One of Verta's key innovations is model deployment and release system that works seamlessly with models built in over a dozen frameworks and languages, and integrates with state-of-the-art DevOps and software delivery systems.
Verta endpoint is a containerized microservice serving a model that allows you to make real-time predictions using REST API or using client libraries. An endpoint can be deployed through the client, web app, or CLI interfaces.
An endpoint in Verta can be deployed from a Registered Model Version. You can use Verta Model Registry to manage different model versions and deploy endpoints. An endpoint can also be directly deployed from an Experiment Run.
Models can be packaged in a particular format )(e.g. docker container, Spark UDF, Python package, etc.). It can be pushed for deployment to any infrastructure. Deployments can be pushed to Spark, Kafka, UDF or any custom format. All APIs are exposed, so your CI/CD system can drive any part of the process.
Quick deploy is a one-click deploy option where the Verta platform applies default configurations and chooses an endpoint pathname for you. This is recommended for quick iterations. You can quickly deploy an endpoint and then update the configurations later.
Configurable deploy allows you to select all the configurations in advance before deploying an endpoint.

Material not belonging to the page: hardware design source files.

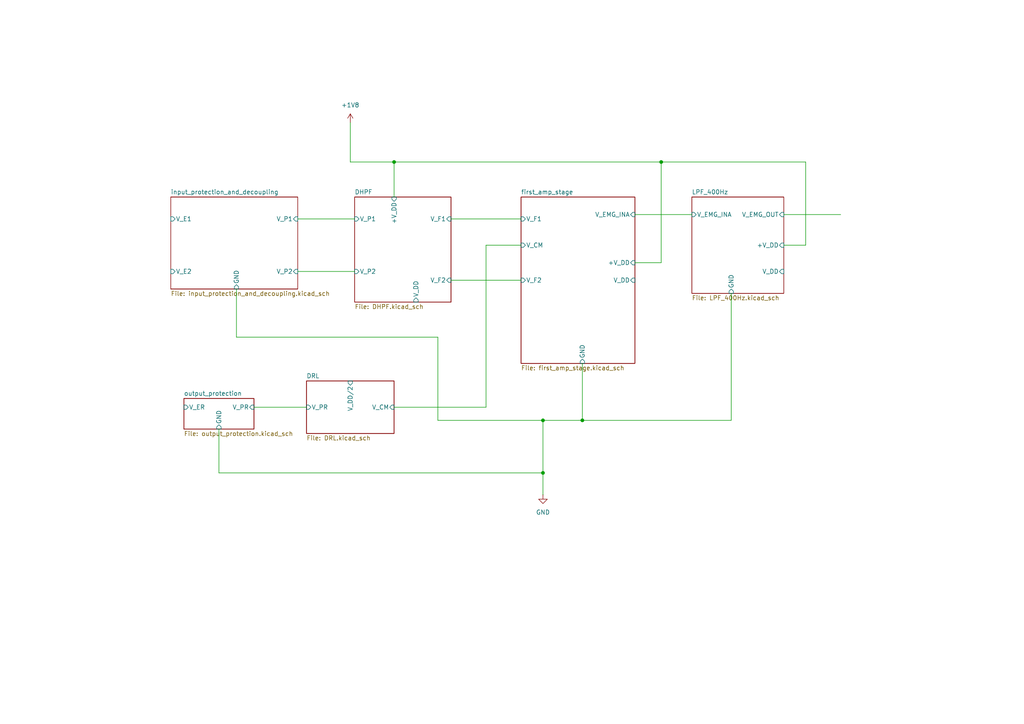
<source format=kicad_sch>
(kicad_sch
	(version 20231120)
	(generator "eeschema")
	(generator_version "8.0")
	(uuid "26861adc-1ddf-4c37-9f8b-8db1c0839771")
	(paper "A4")
	
	(junction
		(at 191.77 46.99)
		(diameter 0)
		(color 0 0 0 0)
		(uuid "57047c89-bd50-45ed-a740-9e4d488740cd")
	)
	(junction
		(at 157.48 137.16)
		(diameter 0)
		(color 0 0 0 0)
		(uuid "932d4989-c818-4b2d-90cf-87147e0318ea")
	)
	(junction
		(at 114.3 46.99)
		(diameter 0)
		(color 0 0 0 0)
		(uuid "a113caa4-e822-42ee-846f-c3a7556c46ab")
	)
	(junction
		(at 168.91 121.92)
		(diameter 0)
		(color 0 0 0 0)
		(uuid "b304a1fc-c713-4ced-bfbb-1a0d61a5b99f")
	)
	(junction
		(at 157.48 121.92)
		(diameter 0)
		(color 0 0 0 0)
		(uuid "ca8b4d3f-510b-470d-9dcf-97446bb18035")
	)
	(wire
		(pts
			(xy 191.77 46.99) (xy 191.77 76.2)
		)
		(stroke
			(width 0)
			(type default)
		)
		(uuid "02d6134d-c47e-4971-be7d-ab7e94e3f305")
	)
	(wire
		(pts
			(xy 114.3 46.99) (xy 191.77 46.99)
		)
		(stroke
			(width 0)
			(type default)
		)
		(uuid "09644536-a27f-42d8-9e4f-c2a349580fe8")
	)
	(wire
		(pts
			(xy 227.33 62.23) (xy 243.84 62.23)
		)
		(stroke
			(width 0)
			(type default)
		)
		(uuid "0a02f547-8f3e-4bbd-b456-8bc708616f1e")
	)
	(wire
		(pts
			(xy 101.6 46.99) (xy 114.3 46.99)
		)
		(stroke
			(width 0)
			(type default)
		)
		(uuid "0fe40a99-80ec-4bb0-a571-3340b41921d3")
	)
	(wire
		(pts
			(xy 86.36 78.74) (xy 102.87 78.74)
		)
		(stroke
			(width 0)
			(type default)
		)
		(uuid "10d2495d-25d8-4010-8e02-ed9bed50c049")
	)
	(wire
		(pts
			(xy 86.36 63.5) (xy 102.87 63.5)
		)
		(stroke
			(width 0)
			(type default)
		)
		(uuid "14464079-434c-43fa-97d7-198d6b3f21ae")
	)
	(wire
		(pts
			(xy 157.48 121.92) (xy 168.91 121.92)
		)
		(stroke
			(width 0)
			(type default)
		)
		(uuid "15a1be37-f186-4036-876b-c388cf335d0e")
	)
	(wire
		(pts
			(xy 212.09 121.92) (xy 212.09 85.09)
		)
		(stroke
			(width 0)
			(type default)
		)
		(uuid "2c25ee63-63f6-492d-88a3-46c31f8216be")
	)
	(wire
		(pts
			(xy 140.97 118.11) (xy 140.97 71.12)
		)
		(stroke
			(width 0)
			(type default)
		)
		(uuid "2f7b7e9f-5ebc-4997-a846-8201cc8d3f74")
	)
	(wire
		(pts
			(xy 157.48 121.92) (xy 127 121.92)
		)
		(stroke
			(width 0)
			(type default)
		)
		(uuid "39e7ec86-7c72-4b25-a44f-e2e8c8448f97")
	)
	(wire
		(pts
			(xy 68.58 97.79) (xy 68.58 83.82)
		)
		(stroke
			(width 0)
			(type default)
		)
		(uuid "5ff98891-e741-4966-a6ca-6f438965cdb7")
	)
	(wire
		(pts
			(xy 130.81 63.5) (xy 151.13 63.5)
		)
		(stroke
			(width 0)
			(type default)
		)
		(uuid "6545833d-686c-4b97-bfb6-c0c795bb4ee6")
	)
	(wire
		(pts
			(xy 168.91 121.92) (xy 212.09 121.92)
		)
		(stroke
			(width 0)
			(type default)
		)
		(uuid "71f26165-a705-477e-8ef2-03e5442e66cf")
	)
	(wire
		(pts
			(xy 101.6 35.56) (xy 101.6 46.99)
		)
		(stroke
			(width 0)
			(type default)
		)
		(uuid "77cbebb4-b0b7-4a59-b6c2-1f454e79ce9d")
	)
	(wire
		(pts
			(xy 184.15 62.23) (xy 200.66 62.23)
		)
		(stroke
			(width 0)
			(type default)
		)
		(uuid "78ace75d-3e90-46f0-8271-0a01d0b4cd07")
	)
	(wire
		(pts
			(xy 63.5 137.16) (xy 63.5 124.46)
		)
		(stroke
			(width 0)
			(type default)
		)
		(uuid "8ac98595-179a-4635-b58d-09153683e7ba")
	)
	(wire
		(pts
			(xy 168.91 121.92) (xy 168.91 105.41)
		)
		(stroke
			(width 0)
			(type default)
		)
		(uuid "8adc7ed1-82f6-49ef-9f43-5973a8f8852f")
	)
	(wire
		(pts
			(xy 127 121.92) (xy 127 97.79)
		)
		(stroke
			(width 0)
			(type default)
		)
		(uuid "9678d152-009c-4ef9-a726-05c49d96c5fb")
	)
	(wire
		(pts
			(xy 233.68 46.99) (xy 233.68 71.12)
		)
		(stroke
			(width 0)
			(type default)
		)
		(uuid "9fa42543-ad2b-4693-9227-f2e36d06a940")
	)
	(wire
		(pts
			(xy 157.48 137.16) (xy 157.48 121.92)
		)
		(stroke
			(width 0)
			(type default)
		)
		(uuid "a35f8f75-07a5-46b1-b951-a6bfab07154b")
	)
	(wire
		(pts
			(xy 191.77 76.2) (xy 184.15 76.2)
		)
		(stroke
			(width 0)
			(type default)
		)
		(uuid "a6cd9ee0-0c34-4d04-8d6c-65143cc6472a")
	)
	(wire
		(pts
			(xy 157.48 143.51) (xy 157.48 137.16)
		)
		(stroke
			(width 0)
			(type default)
		)
		(uuid "a9efd0ca-6277-42a9-a5a0-5536ba6cef4c")
	)
	(wire
		(pts
			(xy 73.66 118.11) (xy 88.9 118.11)
		)
		(stroke
			(width 0)
			(type default)
		)
		(uuid "b0f31ebe-a0fb-4bf7-a936-5c574ff79d7c")
	)
	(wire
		(pts
			(xy 233.68 71.12) (xy 227.33 71.12)
		)
		(stroke
			(width 0)
			(type default)
		)
		(uuid "bef8ae3d-3fc3-4193-b15e-a09d0ae914a8")
	)
	(wire
		(pts
			(xy 130.81 81.28) (xy 151.13 81.28)
		)
		(stroke
			(width 0)
			(type default)
		)
		(uuid "d2e8a021-f63b-4d23-b15c-1e7109722793")
	)
	(wire
		(pts
			(xy 114.3 118.11) (xy 140.97 118.11)
		)
		(stroke
			(width 0)
			(type default)
		)
		(uuid "d81fec91-b3bd-4875-98be-853a570b7018")
	)
	(wire
		(pts
			(xy 191.77 46.99) (xy 233.68 46.99)
		)
		(stroke
			(width 0)
			(type default)
		)
		(uuid "dd03d396-2db0-413a-ac85-65f50d59a0be")
	)
	(wire
		(pts
			(xy 127 97.79) (xy 68.58 97.79)
		)
		(stroke
			(width 0)
			(type default)
		)
		(uuid "f2e00430-0705-403b-b0ee-16ccbd17d8ca")
	)
	(wire
		(pts
			(xy 114.3 46.99) (xy 114.3 57.15)
		)
		(stroke
			(width 0)
			(type default)
		)
		(uuid "f34360d7-5d89-4468-8b0d-896149362414")
	)
	(wire
		(pts
			(xy 140.97 71.12) (xy 151.13 71.12)
		)
		(stroke
			(width 0)
			(type default)
		)
		(uuid "f47ddce0-c9ed-4bfd-bc3d-faf10571b377")
	)
	(wire
		(pts
			(xy 157.48 137.16) (xy 63.5 137.16)
		)
		(stroke
			(width 0)
			(type default)
		)
		(uuid "fb5ee2f3-0734-414e-a989-b0909ce1c83d")
	)
	(symbol
		(lib_id "power:+1V8")
		(at 101.6 35.56 0)
		(unit 1)
		(exclude_from_sim no)
		(in_bom yes)
		(on_board yes)
		(dnp no)
		(fields_autoplaced yes)
		(uuid "38f207ce-ced8-4eda-909f-a939c01c76aa")
		(property "Reference" "#PWR03"
			(at 101.6 39.37 0)
			(effects
				(font
					(size 1.27 1.27)
				)
				(hide yes)
			)
		)
		(property "Value" "+1V8"
			(at 101.6 30.48 0)
			(effects
				(font
					(size 1.27 1.27)
				)
			)
		)
		(property "Footprint" ""
			(at 101.6 35.56 0)
			(effects
				(font
					(size 1.27 1.27)
				)
				(hide yes)
			)
		)
		(property "Datasheet" ""
			(at 101.6 35.56 0)
			(effects
				(font
					(size 1.27 1.27)
				)
				(hide yes)
			)
		)
		(property "Description" "Power symbol creates a global label with name \"+1V8\""
			(at 101.6 35.56 0)
			(effects
				(font
					(size 1.27 1.27)
				)
				(hide yes)
			)
		)
		(pin "1"
			(uuid "b3fbaf3d-5b65-46f9-a6e8-a2a7aaedce32")
		)
		(instances
			(project ""
				(path "/26861adc-1ddf-4c37-9f8b-8db1c0839771"
					(reference "#PWR03")
					(unit 1)
				)
			)
		)
	)
	(symbol
		(lib_id "power:GND")
		(at 157.48 143.51 0)
		(unit 1)
		(exclude_from_sim no)
		(in_bom yes)
		(on_board yes)
		(dnp no)
		(fields_autoplaced yes)
		(uuid "3c2e04d8-2ad5-4ca6-9968-948405ae336e")
		(property "Reference" "#PWR01"
			(at 157.48 149.86 0)
			(effects
				(font
					(size 1.27 1.27)
				)
				(hide yes)
			)
		)
		(property "Value" "GND"
			(at 157.48 148.59 0)
			(effects
				(font
					(size 1.27 1.27)
				)
			)
		)
		(property "Footprint" ""
			(at 157.48 143.51 0)
			(effects
				(font
					(size 1.27 1.27)
				)
				(hide yes)
			)
		)
		(property "Datasheet" ""
			(at 157.48 143.51 0)
			(effects
				(font
					(size 1.27 1.27)
				)
				(hide yes)
			)
		)
		(property "Description" "Power symbol creates a global label with name \"GND\" , ground"
			(at 157.48 143.51 0)
			(effects
				(font
					(size 1.27 1.27)
				)
				(hide yes)
			)
		)
		(pin "1"
			(uuid "476b081d-aec4-4b71-ba0a-86c94a0578e5")
		)
		(instances
			(project ""
				(path "/26861adc-1ddf-4c37-9f8b-8db1c0839771"
					(reference "#PWR01")
					(unit 1)
				)
			)
		)
	)
	(sheet
		(at 53.34 115.57)
		(size 20.32 8.89)
		(fields_autoplaced yes)
		(stroke
			(width 0.1524)
			(type solid)
		)
		(fill
			(color 0 0 0 0.0000)
		)
		(uuid "116d6144-bb2d-4875-b0ee-35e8a6acfcf1")
		(property "Sheetname" "output_protection"
			(at 53.34 114.8584 0)
			(effects
				(font
					(size 1.27 1.27)
				)
				(justify left bottom)
			)
		)
		(property "Sheetfile" "output_protection.kicad_sch"
			(at 53.34 125.0446 0)
			(effects
				(font
					(size 1.27 1.27)
				)
				(justify left top)
			)
		)
		(pin "V_PR" input
			(at 73.66 118.11 0)
			(effects
				(font
					(size 1.27 1.27)
				)
				(justify right)
			)
			(uuid "1c354f48-e7cb-4dd6-b496-9f6ec23596ba")
		)
		(pin "V_ER" input
			(at 53.34 118.11 180)
			(effects
				(font
					(size 1.27 1.27)
				)
				(justify left)
			)
			(uuid "d23cd83b-3c73-4588-a94c-6b90a413b176")
		)
		(pin "GND" input
			(at 63.5 124.46 270)
			(effects
				(font
					(size 1.27 1.27)
				)
				(justify left)
			)
			(uuid "339ae3db-8f08-4cd8-88bb-1c3c8817428e")
		)
		(instances
			(project "EMG_amplifier"
				(path "/26861adc-1ddf-4c37-9f8b-8db1c0839771"
					(page "8")
				)
			)
		)
	)
	(sheet
		(at 88.9 110.49)
		(size 25.4 15.24)
		(fields_autoplaced yes)
		(stroke
			(width 0.1524)
			(type solid)
		)
		(fill
			(color 0 0 0 0.0000)
		)
		(uuid "1a2f880d-7bac-494f-890a-9bc83399590a")
		(property "Sheetname" "DRL"
			(at 88.9 109.7784 0)
			(effects
				(font
					(size 1.27 1.27)
				)
				(justify left bottom)
			)
		)
		(property "Sheetfile" "DRL.kicad_sch"
			(at 88.9 126.3146 0)
			(effects
				(font
					(size 1.27 1.27)
				)
				(justify left top)
			)
		)
		(pin "V_DD{slash}2" input
			(at 101.6 110.49 90)
			(effects
				(font
					(size 1.27 1.27)
				)
				(justify right)
			)
			(uuid "0df41e87-2714-42c0-b027-98c41c1c7504")
		)
		(pin "V_CM" input
			(at 114.3 118.11 0)
			(effects
				(font
					(size 1.27 1.27)
				)
				(justify right)
			)
			(uuid "80942d43-cbab-4b56-892d-b43067235faa")
		)
		(pin "V_PR" input
			(at 88.9 118.11 180)
			(effects
				(font
					(size 1.27 1.27)
				)
				(justify left)
			)
			(uuid "ebc17100-e43b-4edf-ae70-6893320ad9cd")
		)
		(instances
			(project "EMG_amplifier"
				(path "/26861adc-1ddf-4c37-9f8b-8db1c0839771"
					(page "7")
				)
			)
		)
	)
	(sheet
		(at 151.13 57.15)
		(size 33.02 48.26)
		(fields_autoplaced yes)
		(stroke
			(width 0.1524)
			(type solid)
		)
		(fill
			(color 0 0 0 0.0000)
		)
		(uuid "303f9ad4-7b95-498e-980d-614d18323dab")
		(property "Sheetname" "first_amp_stage"
			(at 151.13 56.4384 0)
			(effects
				(font
					(size 1.27 1.27)
				)
				(justify left bottom)
			)
		)
		(property "Sheetfile" "first_amp_stage.kicad_sch"
			(at 151.13 105.9946 0)
			(effects
				(font
					(size 1.27 1.27)
				)
				(justify left top)
			)
		)
		(pin "V_CM" input
			(at 151.13 71.12 180)
			(effects
				(font
					(size 1.27 1.27)
				)
				(justify left)
			)
			(uuid "f7e52b53-aef9-46e0-9678-ba4df734952d")
		)
		(pin "V_EMG_INA" input
			(at 184.15 62.23 0)
			(effects
				(font
					(size 1.27 1.27)
				)
				(justify right)
			)
			(uuid "2148214f-519e-436c-8b30-055532bc0f2a")
		)
		(pin "V_F2" input
			(at 151.13 81.28 180)
			(effects
				(font
					(size 1.27 1.27)
				)
				(justify left)
			)
			(uuid "4eb109e4-afdf-41b9-aa04-5b13112a72a8")
		)
		(pin "V_F1" input
			(at 151.13 63.5 180)
			(effects
				(font
					(size 1.27 1.27)
				)
				(justify left)
			)
			(uuid "68fa5fd7-58e7-4f03-b7c2-a53e2797f6d1")
		)
		(pin "+V_DD" input
			(at 184.15 76.2 0)
			(effects
				(font
					(size 1.27 1.27)
				)
				(justify right)
			)
			(uuid "1bf45bf2-0738-4b83-884f-894b9ba1d380")
		)
		(pin "V_DD" input
			(at 184.15 81.28 0)
			(effects
				(font
					(size 1.27 1.27)
				)
				(justify right)
			)
			(uuid "54069444-fd7b-4086-b679-bf893c47c195")
		)
		(pin "GND" input
			(at 168.91 105.41 270)
			(effects
				(font
					(size 1.27 1.27)
				)
				(justify left)
			)
			(uuid "f31c1211-f1b7-4f94-a0af-2cf94e6ed02b")
		)
		(instances
			(project "EMG_amplifier"
				(path "/26861adc-1ddf-4c37-9f8b-8db1c0839771"
					(page "3")
				)
			)
		)
	)
	(sheet
		(at 49.53 57.15)
		(size 36.83 26.67)
		(fields_autoplaced yes)
		(stroke
			(width 0.1524)
			(type solid)
		)
		(fill
			(color 0 0 0 0.0000)
		)
		(uuid "a0d0cf72-697c-4b62-8950-8cdf0873053f")
		(property "Sheetname" "input_protection_and_decoupling"
			(at 49.53 56.4384 0)
			(effects
				(font
					(size 1.27 1.27)
				)
				(justify left bottom)
			)
		)
		(property "Sheetfile" "input_protection_and_decoupling.kicad_sch"
			(at 49.53 84.4046 0)
			(effects
				(font
					(size 1.27 1.27)
				)
				(justify left top)
			)
		)
		(pin "V_E1" input
			(at 49.53 63.5 180)
			(effects
				(font
					(size 1.27 1.27)
				)
				(justify left)
			)
			(uuid "0ba7cf05-99c2-4470-88bb-9887dc776893")
		)
		(pin "V_P1" input
			(at 86.36 63.5 0)
			(effects
				(font
					(size 1.27 1.27)
				)
				(justify right)
			)
			(uuid "71cf9e08-b429-4c96-a895-0d2d84b9a0ae")
		)
		(pin "V_P2" input
			(at 86.36 78.74 0)
			(effects
				(font
					(size 1.27 1.27)
				)
				(justify right)
			)
			(uuid "d7c6a8dd-5f92-4748-a2c9-de5efd0466e8")
		)
		(pin "V_E2" input
			(at 49.53 78.74 180)
			(effects
				(font
					(size 1.27 1.27)
				)
				(justify left)
			)
			(uuid "c593e038-0c27-4e22-a70a-93f89920faa1")
		)
		(pin "GND" input
			(at 68.58 83.82 270)
			(effects
				(font
					(size 1.27 1.27)
				)
				(justify left)
			)
			(uuid "856b6fc9-2fa5-4aec-b811-71df09468103")
		)
		(instances
			(project "EMG_amplifier"
				(path "/26861adc-1ddf-4c37-9f8b-8db1c0839771"
					(page "5")
				)
			)
		)
	)
	(sheet
		(at 200.66 57.15)
		(size 26.67 27.94)
		(fields_autoplaced yes)
		(stroke
			(width 0.1524)
			(type solid)
		)
		(fill
			(color 0 0 0 0.0000)
		)
		(uuid "d4e218fa-378d-4687-9a1c-375f73f5fef2")
		(property "Sheetname" "LPF_400Hz"
			(at 200.66 56.4384 0)
			(effects
				(font
					(size 1.27 1.27)
				)
				(justify left bottom)
			)
		)
		(property "Sheetfile" "LPF_400Hz.kicad_sch"
			(at 200.66 85.6746 0)
			(effects
				(font
					(size 1.27 1.27)
				)
				(justify left top)
			)
		)
		(pin "V_EMG_OUT" input
			(at 227.33 62.23 0)
			(effects
				(font
					(size 1.27 1.27)
				)
				(justify right)
			)
			(uuid "4e95767d-b8d7-406e-a836-5f06bcd89d83")
		)
		(pin "V_EMG_INA" input
			(at 200.66 62.23 180)
			(effects
				(font
					(size 1.27 1.27)
				)
				(justify left)
			)
			(uuid "ba74b926-7c21-4478-8b94-062ceff4505d")
		)
		(pin "+V_DD" input
			(at 227.33 71.12 0)
			(effects
				(font
					(size 1.27 1.27)
				)
				(justify right)
			)
			(uuid "b0681900-721f-4888-8f68-5e6ae231273c")
		)
		(pin "V_DD" input
			(at 227.33 78.74 0)
			(effects
				(font
					(size 1.27 1.27)
				)
				(justify right)
			)
			(uuid "c1d0533f-fbda-4c9d-b07e-39e8124c1a67")
		)
		(pin "GND" input
			(at 212.09 85.09 270)
			(effects
				(font
					(size 1.27 1.27)
				)
				(justify left)
			)
			(uuid "dbd4dc7c-2a78-4429-a4ce-d3b3379dc461")
		)
		(instances
			(project "EMG_amplifier"
				(path "/26861adc-1ddf-4c37-9f8b-8db1c0839771"
					(page "2")
				)
			)
		)
	)
	(sheet
		(at 102.87 57.15)
		(size 27.94 30.48)
		(fields_autoplaced yes)
		(stroke
			(width 0.1524)
			(type solid)
		)
		(fill
			(color 0 0 0 0.0000)
		)
		(uuid "ed228d26-eb85-4b0e-a1ec-13573da249a4")
		(property "Sheetname" "DHPF"
			(at 102.87 56.4384 0)
			(effects
				(font
					(size 1.27 1.27)
				)
				(justify left bottom)
			)
		)
		(property "Sheetfile" "DHPF.kicad_sch"
			(at 102.87 88.2146 0)
			(effects
				(font
					(size 1.27 1.27)
				)
				(justify left top)
			)
		)
		(pin "V_F2" input
			(at 130.81 81.28 0)
			(effects
				(font
					(size 1.27 1.27)
				)
				(justify right)
			)
			(uuid "8ff24df4-0228-4a62-b1f2-a2820d9fd60a")
		)
		(pin "V_F1" input
			(at 130.81 63.5 0)
			(effects
				(font
					(size 1.27 1.27)
				)
				(justify right)
			)
			(uuid "f74e0f52-4578-426e-a679-84ea7bfe1ecb")
		)
		(pin "V_P1" input
			(at 102.87 63.5 180)
			(effects
				(font
					(size 1.27 1.27)
				)
				(justify left)
			)
			(uuid "cad78b34-5bf4-4f86-b1e7-4aa20479bf67")
		)
		(pin "V_P2" input
			(at 102.87 78.74 180)
			(effects
				(font
					(size 1.27 1.27)
				)
				(justify left)
			)
			(uuid "b9abb0cf-0d11-417c-b662-e6ac2a797ac0")
		)
		(pin "+V_DD" input
			(at 114.3 57.15 90)
			(effects
				(font
					(size 1.27 1.27)
				)
				(justify right)
			)
			(uuid "5352172c-3d81-4cca-8556-913842e95235")
		)
		(pin "V_DD" input
			(at 120.65 87.63 270)
			(effects
				(font
					(size 1.27 1.27)
				)
				(justify left)
			)
			(uuid "bda2e80f-e1fe-40f4-82a6-5be041ec6b7c")
		)
		(instances
			(project "EMG_amplifier"
				(path "/26861adc-1ddf-4c37-9f8b-8db1c0839771"
					(page "4")
				)
			)
		)
	)
	(sheet_instances
		(path "/"
			(page "1")
		)
	)
)

</source>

Some of the supported advanced configurations are autoscaling, environment variables, and computational resources.
Verta endpoints provide easy access to the build details and run logs. The Build ID, model details are appended each time the endpoint is updated with a new release.
Autoscaling capabilities allow the system to adapt to changing query loads. Verta models are always warm, i.e., there is always at least one copy of a deployed model running and can instantly serve requests. You can define your scale-up and scale-down replica configuration and choose to trigger autoscaling based on memory utilization, CPU utilization, or the number of requests per worker.
The rollout strategy lets you define how you want to deploy or update your service. You can choose direct or canary rollouts for endpoints.
Direct rollout - With the direct rollout, all your workloads are instantly switched to the new model version.
Canary rollout - Canary deploys update versions by progressively switching traffic from one version of the instances to another. This offers a safe deployment choice with a faster rollback option if the release fails. You can configure the following canary parameters:
Interval: The time duration for each phase of the rollout (30sec, 1m, 15m, 1h, etc.).
Steps: The percentage of production workload to be switched in phase.
Rules: Define one or more rules when you want to auto roll back the release. For example; if the maximum error percentage is above a defined threshold or maximum average latency is more than the acceptable limit etc.
Once an endpoint is live, you can perform different levels of updates.
Make a dynamic update to the endpoint using the same build by changing autoscaling parameters or enabling/disabling autoscaling.
Make a build update using the same image by updating compute resource allocation or environment variables etc.
Perform a completely new roll-out using a different image and configuring all the deployment parameters from scratch.